◆ How to complete this task ◆
Below is some data. Retype exactly the lines starting at the one with "The gastric juice collected" and ending at the one with "165±2.1 abc |".

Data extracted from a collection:
BEGIN

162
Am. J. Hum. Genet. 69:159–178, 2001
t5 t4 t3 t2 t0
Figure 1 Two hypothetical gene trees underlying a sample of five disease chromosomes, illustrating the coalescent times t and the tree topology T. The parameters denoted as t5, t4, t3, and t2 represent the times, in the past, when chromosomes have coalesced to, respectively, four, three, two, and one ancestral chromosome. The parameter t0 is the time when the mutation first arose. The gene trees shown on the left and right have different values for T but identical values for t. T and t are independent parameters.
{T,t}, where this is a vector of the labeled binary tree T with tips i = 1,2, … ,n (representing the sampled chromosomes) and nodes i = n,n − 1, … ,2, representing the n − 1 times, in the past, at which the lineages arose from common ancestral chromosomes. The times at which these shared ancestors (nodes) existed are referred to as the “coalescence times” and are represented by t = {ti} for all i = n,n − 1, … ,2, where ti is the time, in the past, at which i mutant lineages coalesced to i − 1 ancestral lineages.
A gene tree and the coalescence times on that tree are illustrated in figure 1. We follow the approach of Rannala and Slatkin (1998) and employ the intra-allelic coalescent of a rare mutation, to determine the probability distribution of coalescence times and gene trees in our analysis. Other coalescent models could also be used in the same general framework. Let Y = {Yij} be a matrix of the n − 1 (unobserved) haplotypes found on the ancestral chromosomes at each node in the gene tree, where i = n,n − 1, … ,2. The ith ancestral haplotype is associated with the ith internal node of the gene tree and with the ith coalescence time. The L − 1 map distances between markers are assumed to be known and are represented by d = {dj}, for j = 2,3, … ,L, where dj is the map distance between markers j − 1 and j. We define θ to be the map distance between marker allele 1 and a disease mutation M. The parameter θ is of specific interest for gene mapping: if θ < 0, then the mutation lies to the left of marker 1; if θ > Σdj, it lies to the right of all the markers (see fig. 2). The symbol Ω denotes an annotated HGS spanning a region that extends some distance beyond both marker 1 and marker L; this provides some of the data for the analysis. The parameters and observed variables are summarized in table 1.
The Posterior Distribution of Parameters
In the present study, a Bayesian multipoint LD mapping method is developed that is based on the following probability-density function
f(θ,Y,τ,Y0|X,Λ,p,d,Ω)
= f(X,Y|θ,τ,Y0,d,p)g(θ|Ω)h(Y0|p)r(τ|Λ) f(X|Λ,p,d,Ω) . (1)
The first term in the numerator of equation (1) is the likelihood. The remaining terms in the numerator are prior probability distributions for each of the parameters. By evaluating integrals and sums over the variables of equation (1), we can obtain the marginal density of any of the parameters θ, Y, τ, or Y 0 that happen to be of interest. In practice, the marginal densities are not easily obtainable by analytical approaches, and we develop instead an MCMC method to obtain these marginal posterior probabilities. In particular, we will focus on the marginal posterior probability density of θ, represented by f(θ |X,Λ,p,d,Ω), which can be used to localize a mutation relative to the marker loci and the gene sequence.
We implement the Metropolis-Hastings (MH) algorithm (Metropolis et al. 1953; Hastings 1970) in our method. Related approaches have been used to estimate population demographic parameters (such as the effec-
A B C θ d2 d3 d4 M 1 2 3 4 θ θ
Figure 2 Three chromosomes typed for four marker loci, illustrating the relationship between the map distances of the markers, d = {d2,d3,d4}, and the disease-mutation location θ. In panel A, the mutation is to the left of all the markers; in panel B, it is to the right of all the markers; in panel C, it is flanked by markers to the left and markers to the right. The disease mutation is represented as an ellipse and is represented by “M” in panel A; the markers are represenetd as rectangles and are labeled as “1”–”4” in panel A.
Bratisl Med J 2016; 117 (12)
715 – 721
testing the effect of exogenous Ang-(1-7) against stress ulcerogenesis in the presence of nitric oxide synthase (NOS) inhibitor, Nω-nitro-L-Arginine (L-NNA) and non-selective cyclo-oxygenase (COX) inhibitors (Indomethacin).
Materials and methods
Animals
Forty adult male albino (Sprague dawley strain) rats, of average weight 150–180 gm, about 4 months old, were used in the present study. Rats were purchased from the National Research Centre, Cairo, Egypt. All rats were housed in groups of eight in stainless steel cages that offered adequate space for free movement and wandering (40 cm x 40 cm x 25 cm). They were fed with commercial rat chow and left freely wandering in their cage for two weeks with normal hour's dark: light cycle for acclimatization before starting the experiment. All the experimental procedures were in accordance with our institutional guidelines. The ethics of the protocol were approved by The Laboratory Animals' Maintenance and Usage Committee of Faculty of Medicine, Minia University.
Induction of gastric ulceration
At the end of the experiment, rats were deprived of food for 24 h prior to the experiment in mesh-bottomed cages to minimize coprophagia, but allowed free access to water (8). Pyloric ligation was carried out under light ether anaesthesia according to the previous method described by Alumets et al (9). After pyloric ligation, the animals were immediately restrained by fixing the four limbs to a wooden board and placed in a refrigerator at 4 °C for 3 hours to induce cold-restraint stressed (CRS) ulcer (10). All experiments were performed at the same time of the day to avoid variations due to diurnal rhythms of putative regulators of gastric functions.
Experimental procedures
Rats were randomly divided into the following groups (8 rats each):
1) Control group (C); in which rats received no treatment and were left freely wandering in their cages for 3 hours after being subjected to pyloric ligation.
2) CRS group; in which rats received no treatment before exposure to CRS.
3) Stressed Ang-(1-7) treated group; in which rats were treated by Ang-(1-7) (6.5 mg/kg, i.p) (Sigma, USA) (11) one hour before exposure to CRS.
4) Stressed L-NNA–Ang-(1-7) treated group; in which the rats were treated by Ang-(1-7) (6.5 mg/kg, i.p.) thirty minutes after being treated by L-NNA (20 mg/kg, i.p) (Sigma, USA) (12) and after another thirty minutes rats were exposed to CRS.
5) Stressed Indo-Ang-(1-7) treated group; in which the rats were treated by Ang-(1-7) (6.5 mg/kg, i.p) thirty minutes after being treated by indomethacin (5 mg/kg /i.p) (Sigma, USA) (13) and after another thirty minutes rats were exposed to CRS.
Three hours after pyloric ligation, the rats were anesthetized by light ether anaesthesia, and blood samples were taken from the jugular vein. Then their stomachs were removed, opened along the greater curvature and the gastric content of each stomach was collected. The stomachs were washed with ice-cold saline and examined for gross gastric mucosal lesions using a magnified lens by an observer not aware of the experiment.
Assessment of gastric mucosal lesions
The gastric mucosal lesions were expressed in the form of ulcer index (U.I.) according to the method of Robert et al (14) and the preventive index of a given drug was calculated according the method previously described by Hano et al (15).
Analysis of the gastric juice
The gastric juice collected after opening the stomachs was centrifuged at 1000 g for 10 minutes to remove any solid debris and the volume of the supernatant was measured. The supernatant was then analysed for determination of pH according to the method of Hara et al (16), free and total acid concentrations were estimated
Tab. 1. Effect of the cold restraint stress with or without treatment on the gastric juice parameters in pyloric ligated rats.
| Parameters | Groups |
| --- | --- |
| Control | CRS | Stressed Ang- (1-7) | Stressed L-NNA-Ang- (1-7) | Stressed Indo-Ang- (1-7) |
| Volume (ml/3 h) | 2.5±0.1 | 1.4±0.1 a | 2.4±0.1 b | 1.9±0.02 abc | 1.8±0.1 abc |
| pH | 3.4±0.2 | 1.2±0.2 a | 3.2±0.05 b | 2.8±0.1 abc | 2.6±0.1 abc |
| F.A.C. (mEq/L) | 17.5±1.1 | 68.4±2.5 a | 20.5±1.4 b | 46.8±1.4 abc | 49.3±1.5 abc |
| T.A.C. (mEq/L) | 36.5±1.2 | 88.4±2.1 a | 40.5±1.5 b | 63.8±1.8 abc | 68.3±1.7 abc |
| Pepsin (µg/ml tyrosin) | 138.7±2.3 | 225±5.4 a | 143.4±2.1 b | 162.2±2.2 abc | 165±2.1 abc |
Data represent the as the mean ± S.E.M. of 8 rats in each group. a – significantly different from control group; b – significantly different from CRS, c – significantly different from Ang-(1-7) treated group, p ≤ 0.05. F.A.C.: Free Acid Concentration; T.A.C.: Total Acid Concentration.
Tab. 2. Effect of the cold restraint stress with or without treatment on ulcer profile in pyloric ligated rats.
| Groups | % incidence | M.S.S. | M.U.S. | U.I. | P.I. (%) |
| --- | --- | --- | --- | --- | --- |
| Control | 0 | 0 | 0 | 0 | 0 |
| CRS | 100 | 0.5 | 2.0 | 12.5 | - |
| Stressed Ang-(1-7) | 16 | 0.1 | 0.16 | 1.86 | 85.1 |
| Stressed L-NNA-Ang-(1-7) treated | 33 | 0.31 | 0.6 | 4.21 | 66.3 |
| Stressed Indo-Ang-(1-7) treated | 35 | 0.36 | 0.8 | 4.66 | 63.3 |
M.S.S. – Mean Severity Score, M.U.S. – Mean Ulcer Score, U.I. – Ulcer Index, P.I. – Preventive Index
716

END

◆ Answer section ◆
The gastric juice collected after opening the stomachs was centrifuged at 1000 g for 10 minutes to remove any solid debris and the volume of the supernatant was measured. The supernatant was then analysed for determination of pH according to the method of Hara et al (16), free and total acid concentrations were estimated
Tab. 1. Effect of the cold restraint stress with or without treatment on the gastric juice parameters in pyloric ligated rats.
| Parameters | Groups |
| --- | --- |
| Control | CRS | Stressed Ang- (1-7) | Stressed L-NNA-Ang- (1-7) | Stressed Indo-Ang- (1-7) |
| Volume (ml/3 h) | 2.5±0.1 | 1.4±0.1 a | 2.4±0.1 b | 1.9±0.02 abc | 1.8±0.1 abc |
| pH | 3.4±0.2 | 1.2±0.2 a | 3.2±0.05 b | 2.8±0.1 abc | 2.6±0.1 abc |
| F.A.C. (mEq/L) | 17.5±1.1 | 68.4±2.5 a | 20.5±1.4 b | 46.8±1.4 abc | 49.3±1.5 abc |
| T.A.C. (mEq/L) | 36.5±1.2 | 88.4±2.1 a | 40.5±1.5 b | 63.8±1.8 abc | 68.3±1.7 abc |
| Pepsin (µg/ml tyrosin) | 138.7±2.3 | 225±5.4 a | 143.4±2.1 b | 162.2±2.2 abc | 165±2.1 abc |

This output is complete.